--- ЦИТИРУЕМЫЙ ОТРЫВОК ---

Валентин Серов казался суровым, угрюмым и молчаливым. Вы бы подумали, глядя на него, что ему неохота разговаривать с людьми. Да, пожалуй, с виду он такой. Но посмотрели бы вы этого удивительного «сухого» человека, когда он с Константином Коровиным и со мною в деревне направляется на рыбную ловлю. Какой это сердечный весельчак и как значительно-остроумно каждое его замечание. Целые дни проводили мы на воде, а вечером забирались на ночлег в нашу простую рыбацкую хату. Коровин лежит на какой-то богемной кровати, так устроенной, что ее пружины обязательно должны вонзиться в ребра спящего на ней великомученика. У постели на тумбочке горит огарок свечи, воткнутый в бутылку, а у ног Коровина, опершись о стену, стоит крестьянин Василий Князев, симпатичнейший бродяга, и рассуждает с Коровиным о том, какая рыба дурашливее и какая хитрее… Серов слушает эту рыбную диссертацию, добродушно посмеивается и с огромным темпераментом быстро заносит на полотно эту картинку, полную живого юмора и правды.

Серов оставил после себя огромную галерею портретов наших современников и в этих портретах рассказал о своей эпохе, пожалуй, больше, чем сказали многие книги. Каждый его портрет – почти биография. Не знаю, жив ли и где теперь мой портрет его работы, находившийся в Художественном кружке в Москве? Сколько было пережито мною хороших минут в обществе Серова! Часто после работы мы часами блуждали с ним по Москве и беседовали, наблюдая жизнь столицы. Запомнился мне, между прочим, курьезный случай. Он рисовал углем мой портрет. Закончив работу, он предложил мне погулять. Это было в пасхальную ночь, и часов в 12 мы пробрались в храм Христа Спасителя, теперь уже не существующий. В эту заутреню мы оказались большими безбожниками, несмотря на все духовное величие службы. «Отравленные» театром, мы увлечены были не самой заутреней, а странным ее «мизансценом». Посредине храма был поставлен какой-то четырехугольный помост, на каждый угол которого подымались облаченные в ризы дьяконы с большими свечами в руках и громогласно, огромными трубными голосами, потряхивая гривами волос, один за другим провозглашали молитвы. А облаченный архиерей маленького роста с седенькой небольшой головкой, смешно торчавшей из пышного облачения, взбирался на помост с явным старческим усилием, поддерживаемый священниками. Нам отчетливо казалось, что оттуда, откуда торчит маленькая головка архиерея, идет и кадильный дым. Не говоря ни слова друг другу, мы переглянулись. А потом увидели: недалеко от нас какой-то рабочий человек, одетый во все новое и хорошо причесанный с маслом, держал в руках зажженную свечку и страшно увлекался зрелищем того, как у впереди него стоящего солдата горит сзади на шинели ворс, «религиозно» им же поджигаемый… Мы снова переглянулись и поняли, что в эту святую ночь мы не молельщики… Протиснувшись через огромные толпы народа, мы пошли в Ваганьковский переулок, где Серов жил, – разговляться.

---

ЧТО НУЖНО СДЕЛАТЬ:
1. Ответьте по отрывку о Серове на три вопроса.
(a) Где Серов и его спутники ночевали после дней на воде?
(b) Чем был нарисован портрет, законченный Серовым перед прогулкой в пасхальную ночь?
(c) В каком переулке жил Серов?
2. Перечислите всех людей, которые названы в отрывке о Серове по имени и фамилии.

--- НАБОР ДАННЫХ ---

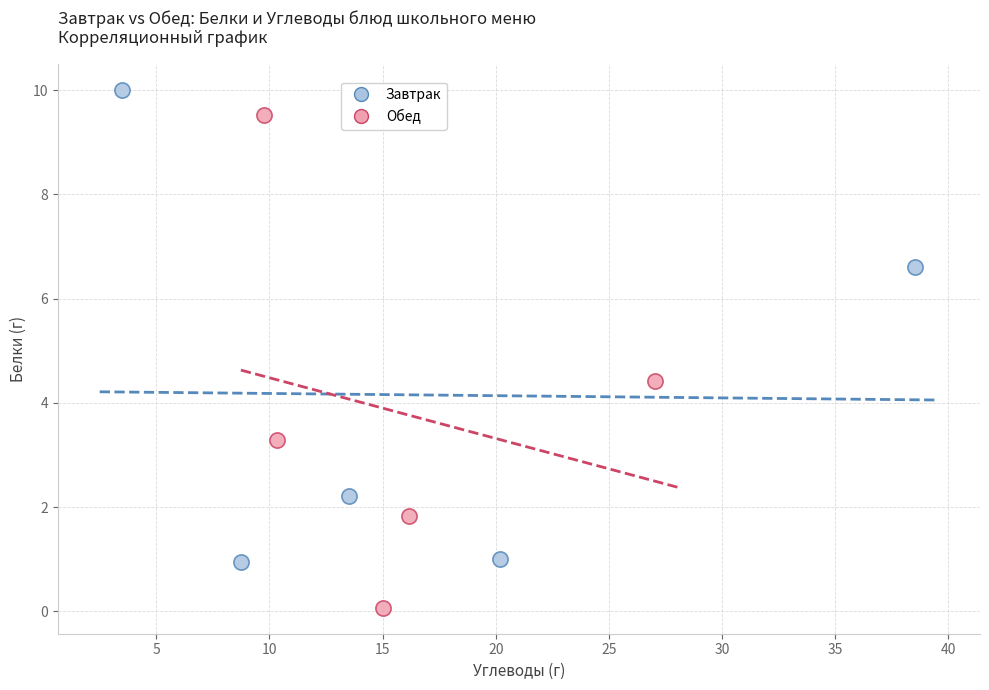

Which series contains the highest Y value?

Завтрак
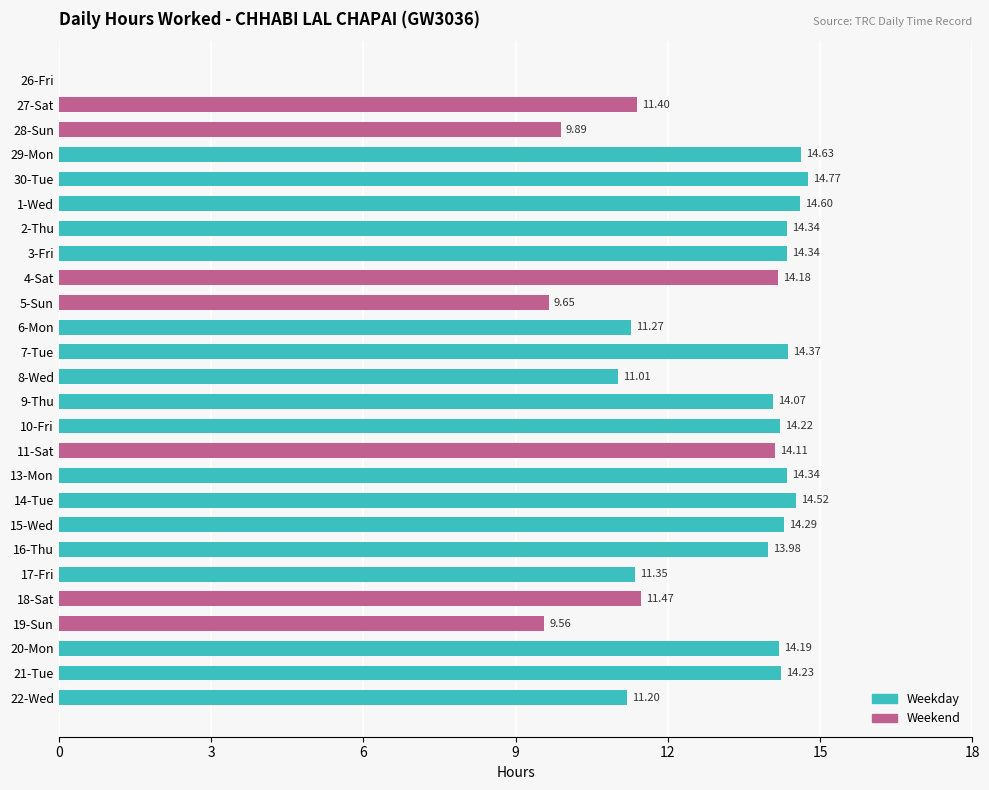

Which has a higher value, 9-Thu or 20-Mon?

20-Mon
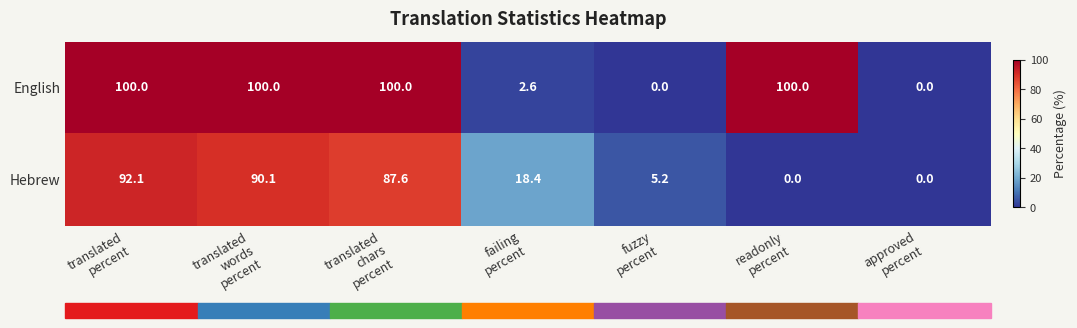

Rank the series by their average value, from lowest to highest.

Hebrew, English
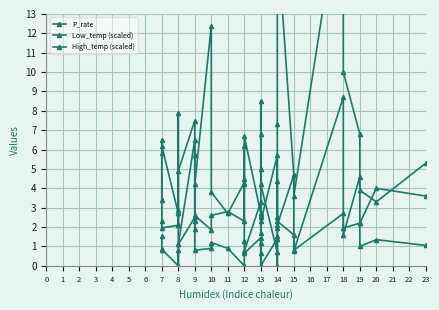

Rank the series by their maximum value, from highest to lowest.

High_temp (scaled), P_rate, Low_temp (scaled)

---

ОТВЕТЫ ПО ЗАДАНИЯМ:
1.
(a) В простой рыбацкой хате.
(b) Углем.
(c) В Ваганьковском переулке.

2. Валентин Серов, Константин Коровин, Василий Князев.